A black-tailed jackrabbit tries to hide in the grasses

Whatever the road is, it has an important presence here. It is a scratch on the skin, slicing through the landscape without regard to it’s curves and undulations. It demands it’s own story.

After a few miles of hiking cross country, we get to the House Rock Valley road and start hiking down our own modern road of dust and occasional car.
Hiking House Rock Valley Road

The sun is hot and beating down on us. We are supposed to be at the Grand Canyon in two days and hike down to the bottom on the Nankoweap Trail, bushwhacked along the Colorado River on the north side, hitchhike across by boat, and then hike along on the south side of the river along the Beamer and Tanner Trails to the south rim of the Grand Canyon.

A Great Basin gopher snake glides away from us. They spend 90% of their time underground in burrows. Guess we caught this one in the 10% of it’s time above ground.

Ray and I discuss our options as it is now reaching the mid 90s in the bottom of the Grand Canyon. We have done the eastern section of the Hayduke Trail that goes through the Grand Canyon and have completed routes on both the north side and south sides of the Canyon. The eastern section of the Grand Canyon at the bottom opens up and with names like “Furnace Flats” it gets unbearably hot. We decide to hike to the Nankoweap trailhead where we hiked in the Grand Canyon one and one half years ago.

Map of our 9-day trip in 2016 from Nankoweap Trail all on the north side to the top of the rim on the Bright Angel trail on the south side. This is a much more difficult way than the traditional Hayduke route which uses the Beamer/Escalante/Tonto trails on the south side to connect Nankoweap to the Bright Angel trail.

We will not be redoing the section of the Hayduke starting at Nankoweap and going to the North Kaibab Trail because we have done it before (several times actually). We also are a little beat up from long days through the Vermilion Cliffs and Paria Canyon, and we need a new tent as the zipper is completely broken. So we revise our plan.

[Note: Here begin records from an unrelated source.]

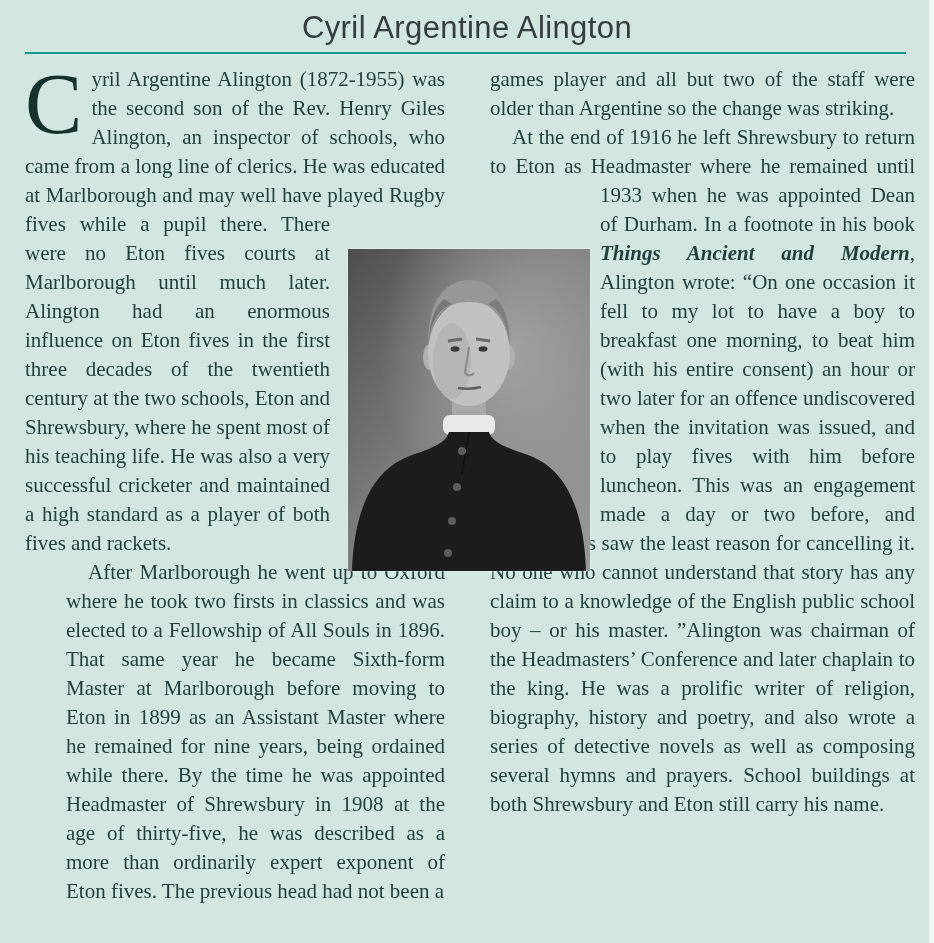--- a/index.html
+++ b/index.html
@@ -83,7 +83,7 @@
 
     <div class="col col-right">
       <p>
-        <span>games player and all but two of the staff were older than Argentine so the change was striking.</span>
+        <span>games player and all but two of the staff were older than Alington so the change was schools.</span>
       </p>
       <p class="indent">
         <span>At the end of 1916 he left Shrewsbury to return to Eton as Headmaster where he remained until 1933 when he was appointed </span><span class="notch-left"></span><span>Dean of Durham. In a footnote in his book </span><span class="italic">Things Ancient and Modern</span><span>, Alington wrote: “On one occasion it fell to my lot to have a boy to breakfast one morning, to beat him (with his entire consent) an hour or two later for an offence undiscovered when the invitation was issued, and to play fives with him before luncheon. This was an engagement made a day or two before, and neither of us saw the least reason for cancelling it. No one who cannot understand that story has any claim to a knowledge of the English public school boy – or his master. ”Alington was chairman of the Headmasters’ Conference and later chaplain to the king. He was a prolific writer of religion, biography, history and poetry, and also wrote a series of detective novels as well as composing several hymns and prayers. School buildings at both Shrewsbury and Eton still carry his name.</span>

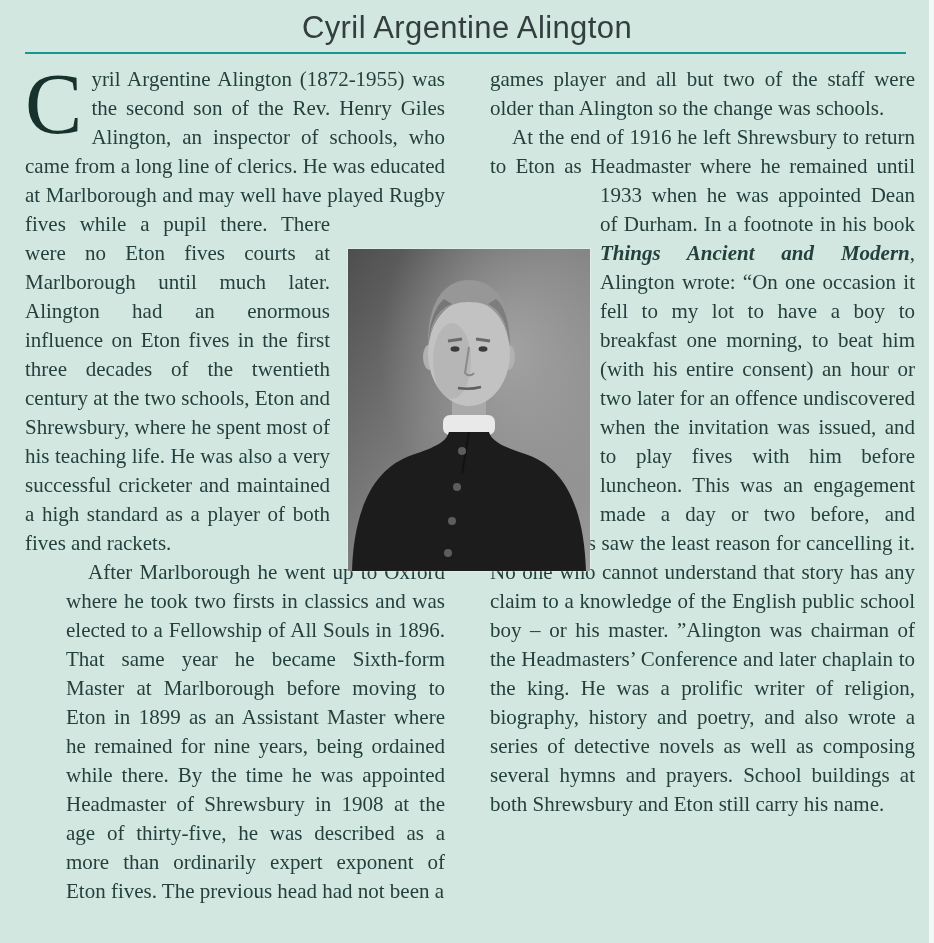--- a/index.html
+++ b/index.html
@@ -43,7 +43,7 @@
   .col-right { width:425px; }
   .col p { margin:0; }
   p.indent { text-indent:22px; }
-  p.clear-right { clear:right;margin-left:41px; }
+  p.clear-right { clear:right; }
   .dropcap {
     float:left;
     font-size:86px;

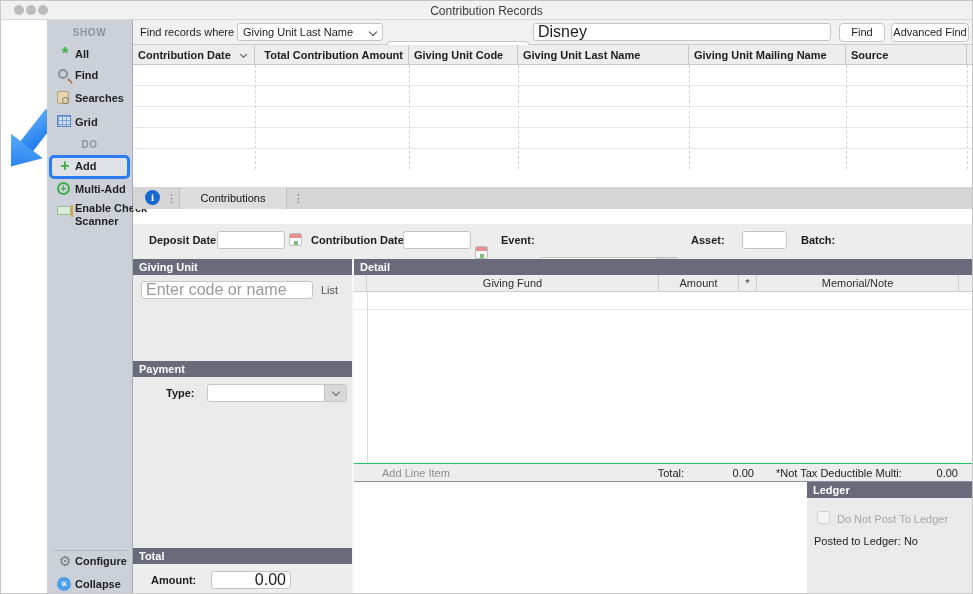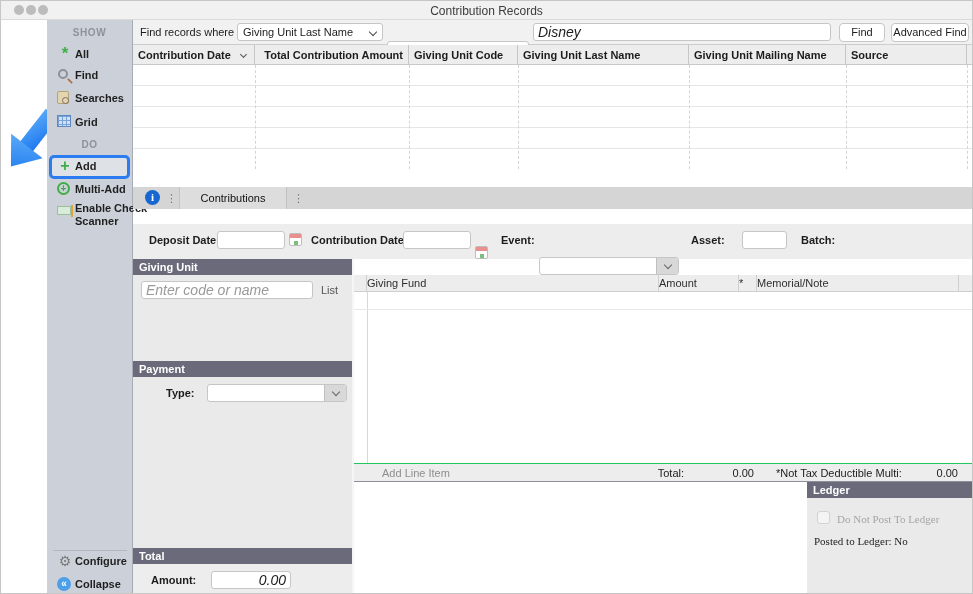--- a/index.html
+++ b/index.html
@@ -99,7 +99,7 @@
   .ledg-head { left:806px; top:481px; width:167px; }
   .ledg-body { left:806px; top:497px; width:167px; bottom:0; background:#eaeaea;font-family:Liberation Serif, serif; }
   .checkbox { width:13px; height:13px; background:#f4f4f4; border:1px solid #d2d2d2; border-radius:3px; }
-  input.inp { font-family:"Liberation Sans",sans-serif; font-size:14px; color:#1c1c1c; outline:none;font-style:italic; }
+  input.inp { font-family:"Liberation Sans",sans-serif; font-size:16px; color:#1c1c1c; outline:none; }
   input.inp::placeholder { color:#9a9a9a; }
   .num { text-align:right; }
 </style>

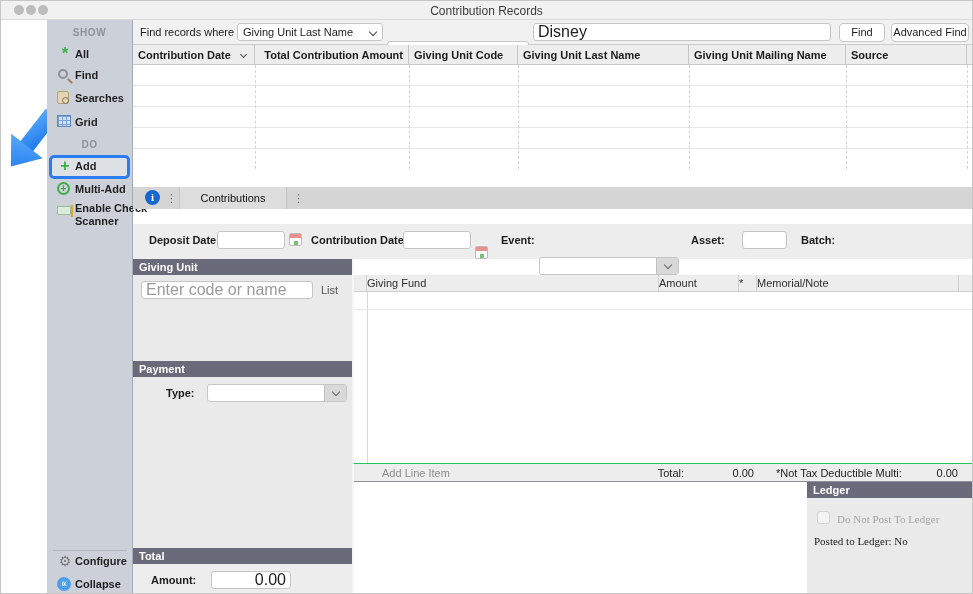--- a/index.html
+++ b/index.html
@@ -276,6 +276,7 @@
     <input class="abs inp num" style="left: 78px; top: 7px; width: 80px;" value="0.00">
   </div>
 
+  <div class="abs hdr det-head">Detail</div>
   <div class="abs det-cols">
     <div class="abs dc" style="left:0;width:13px"></div>
     <div class="abs dc" style="left:13px;width:292px">Giving Fund</div>

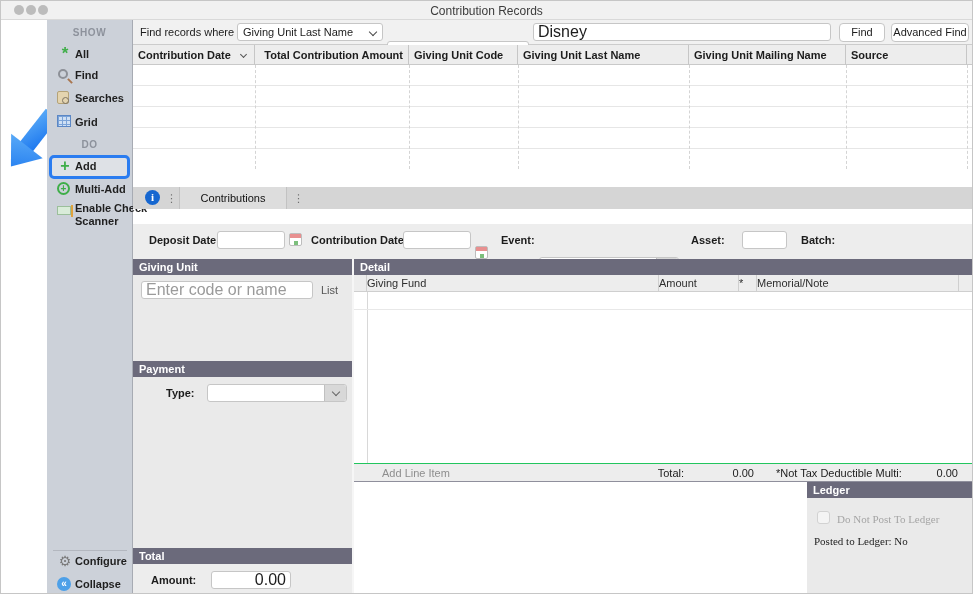--- a/index.html
+++ b/index.html
@@ -89,7 +89,7 @@
   
   .det-head { left:353px; top:258px; width:620px; }
   .det-cols { left:353px; top:274px; width:620px; height:17px; background:#ededed; border-bottom:1px solid #cfcfcf; }
-  .dc { top:0; height:16px; line-height:17px; color:#2e2e2e; border-right:1px solid #cfcfcf; white-space:nowrap; overflow:hidden; }
+  .dc { top:0; height:16px; line-height:17px; text-align:center; color:#2e2e2e; border-right:1px solid #cfcfcf; white-space:nowrap; overflow:hidden; }
   .det-body { left:353px; top:291px; width:620px; height:171px; background:#ffffff; }
   .det-vline { left:13px; top:0; width:0; height:171px; border-left:1px solid #d8d8d8; }
   .det-hline { left:0; top:17px; width:620px; height:0; border-top:1px solid #e8e8e8; }

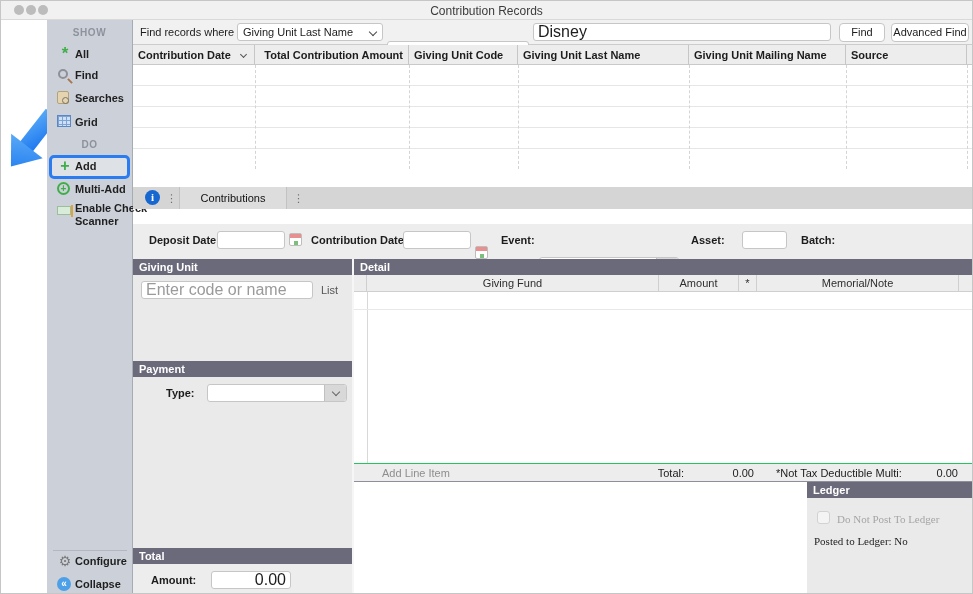--- a/index.html
+++ b/index.html
@@ -97,7 +97,7 @@
   .memo-head { left:353px; top:481px; width:451px;margin-top:37px; }
   .memo-body { left:353px; top:497px; width:451px; bottom:0; background:#ffffff; }
   .ledg-head { left:806px; top:481px; width:167px; }
-  .ledg-body { left:806px; top:497px; width:167px; bottom:0; background:#eaeaea;font-family:Liberation Serif, serif; }
+  .ledg-body { left:806px; top:497px; width:167px; bottom:0; background:#eaeaea; }
   .checkbox { width:13px; height:13px; background:#f4f4f4; border:1px solid #d2d2d2; border-radius:3px; }
   input.inp { font-family:"Liberation Sans",sans-serif; font-size:16px; color:#1c1c1c; outline:none; }
   input.inp::placeholder { color:#9a9a9a; }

View towards the Saddle Mountain Wilderness

After connecting to Nankoweap Trailhead, we will shuttle cars, get new shoes and tent in Flagstaff, and start back on the trail at Bright Angel Trail in the Grand Canyon. We will then hike the Hayduke through the western part from Bright Angel, across to the North Kaibab Trail, through Saddle Canyon and out to Crazy Jug, down to Deer Creek, along the Colorado and up Kanab Creek. We have done most of this part as well but it has been over 25 years ago for some portions (Deer Creek and along the river to Kanab Creek) and some of it will be new for us like North Kaibab to the north rim and Saddle Canyon to Crazy Jug.

We hike the House Rock Valley Road to Nankoweap Trailhead in a day and a half. Now it is time to clean up and get ready for the Grand Canyon.
It is not always easy to get an action shot of a kangaroo rat! Kangaroo rats get all their water from dew condensation and seeds.